What gets measured gets managed. But what if you’re measuring (and managing) the wrong thing?
For the last two decades, customer service has been ruled by metrics like average handle time, tickets closed, and first-call resolution. Those numbers showed up in dashboards. Those dashboards shaped behavior.
But now those numbers are starting to fall apart. The best service is no service, and the latest AI puts that vision within reach. We touched on this “customerless customer experience” in last week’s email.
The bot that deflects a call doesn’t show up on your handle time report.
The assistant that prevents a ticket doesn’t count as a resolution.
The math hasn’t caught up to the moment.
Which is why it may feel like everything’s getting better… except the metrics.
This week, Fish wrote a sharp piece about what happens when AI reaches the “last mile”—the point where everything looks right but still doesn’t work.
He was building an AI-powered tool for his neighborhood. Everything moved fast. The app looked great. But it kept breaking.
The assistant kept confidently fixing the code. But the code wasn’t the problem. The issue was buried in an AWS policy: outside the code – and context – the model was working with.
Sound familiar?
AI can only fix what it can see. So it optimizes for the visible issues – code, syntax, structure – just like our CX dashboards optimize for visible metrics: calls, tickets, handle time.
But often, the real problems (and the real wins) are hiding just out of frame.
This is a big issue in customer service, customer experience, and AI right now.
The old dashboards will tell you everything’s fine.
Call volume: steady. Containment: high. Average Handling Time (AHT) low.
Meanwhile your competitor is rolling out customer experiences that take longer (because Gen AI enables more complex conversations), are more comfortable to use (less bogus containment from frustrated customers) and escalate more difficult problems (so AHT goes up).
Worse figures, but a better outcome.
And this is a place you’ll never get to when you’re using old metrics. If you’re still thinking in terms of front doors and handoffs, you’re missing the bigger picture.
The magic is in the margins: before the ticket, during the moment, after the resolution. Invisible to the metric… but not to the customer.
So, what should we measure?
• Clear answers and useful outcomes, not just speed
• Future inquiries prevented (this one’s tougher to measure)
If AI is working the way it should, your numbers should look strange.
Don’t blame the tech. Blame the lens.
Damian
PS: If you’re new here, this newsletter brings you the best from Waterfield Tech experts at the frontier of AI, CX, and IT. Also, Kerry posts weekly at The Dualist, and Fish and Dan share their thoughts every other week at Outside Shot and Daichotome.
PPS: In case you missed it, all three of those guys went live on LinkedIn last week to discuss MCP (Model Context Protocol) and what it means for customer experiences. Plus, they even did a quick demo. The full recording is up, and we think it’s 30 minutes well spent.
Here’s what went down this week.
Bleeding Edge
Early signals you should keep on your radar.
OpenAI and Meta are raiding each other for top AI talent. A wave of leadership exits and poaching shows the frontier AI race is boiling down to who can keep their smartest people. Some of these compensation packages are rumored to be $100M. It pays to know AI.
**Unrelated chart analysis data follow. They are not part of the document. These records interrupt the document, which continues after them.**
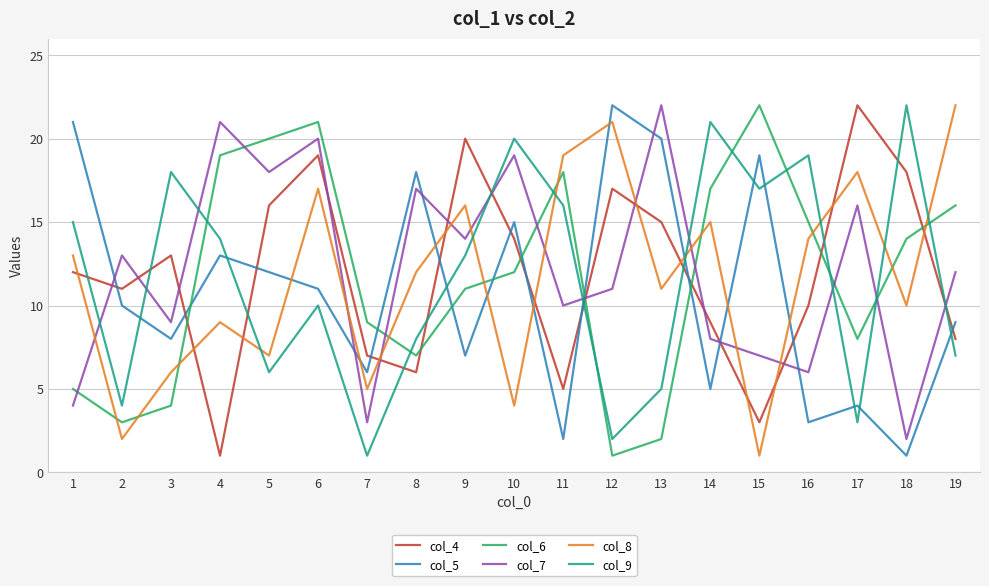

Where is the first local minimum for col_8?

2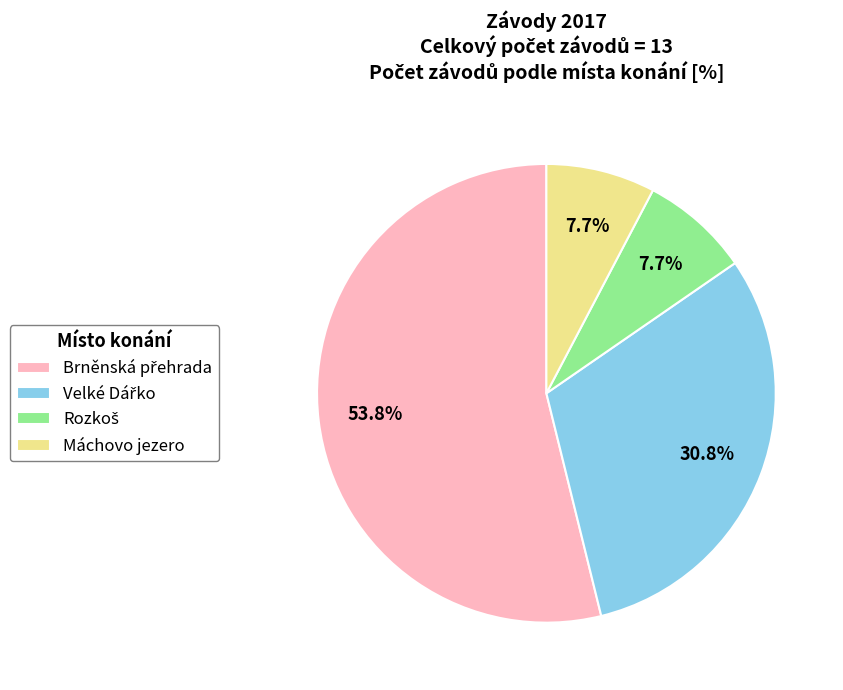

Is there any slice that represents more than half of the pie?

Yes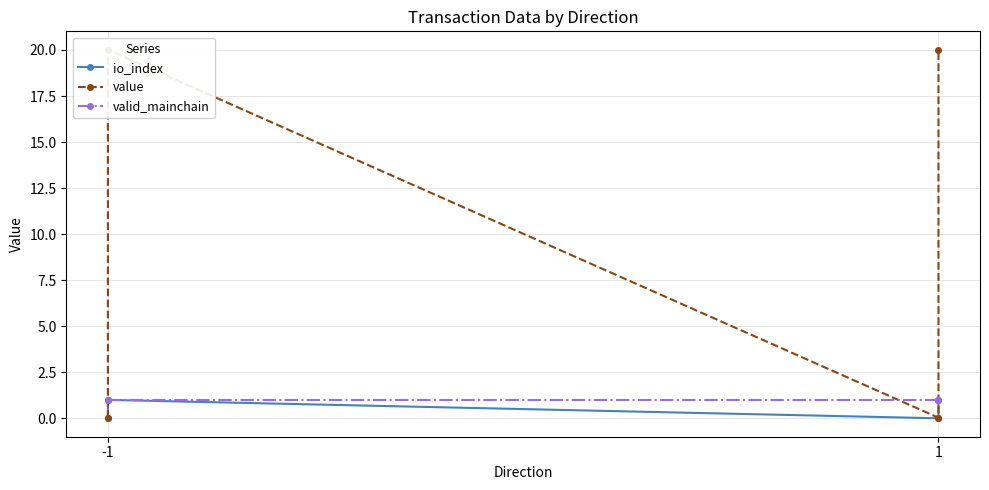

At which category does io_index reach its first local peak?

-1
Hedge funds are offering million-dollar packages to lure AI talent. Firms like Point72 and Millennium are aggressively recruiting AI and machine learning experts, offering base salaries between $200,000 and $400,000, plus bonuses. These companies clearly see the leverage that AI can provide and are willing to pay top dollar to harness it (and we do, too).
Leading Edge
Proven moves you can copy today.
Disney, Walmart, and Carnival UK share how they’re using AI to improve CX. From real-time personalization to smarter automation, they’re building AI-first to make customers happier. As are we!
Cobb County is using AI to train 911 dispatchers. The system runs real emergency scenarios to help staff handle high-pressure calls faster and more accurately. We’re seeing a lot of pull for this kind of solution – it’s a way to leverage Gen AI while dodging some of the bigger implementation and compliance issues.
Off the Ledge
Hype and headaches we’re steering clear of.
Many open-source AI agents still struggle with real-world tasks. A new benchmark found they failed over half of basic jobs like travel booking and doc summarization, reminding us the models are capable, but like we said the other day, you need to play Happy Hogan.
Salesforce says many LLMs aren’t ready for customer service. In internal test, even top models fumbled basic CRM tasks — and sometimes made things worse. A stark reminder that you can’t just slap AI over existing systems and hope for success.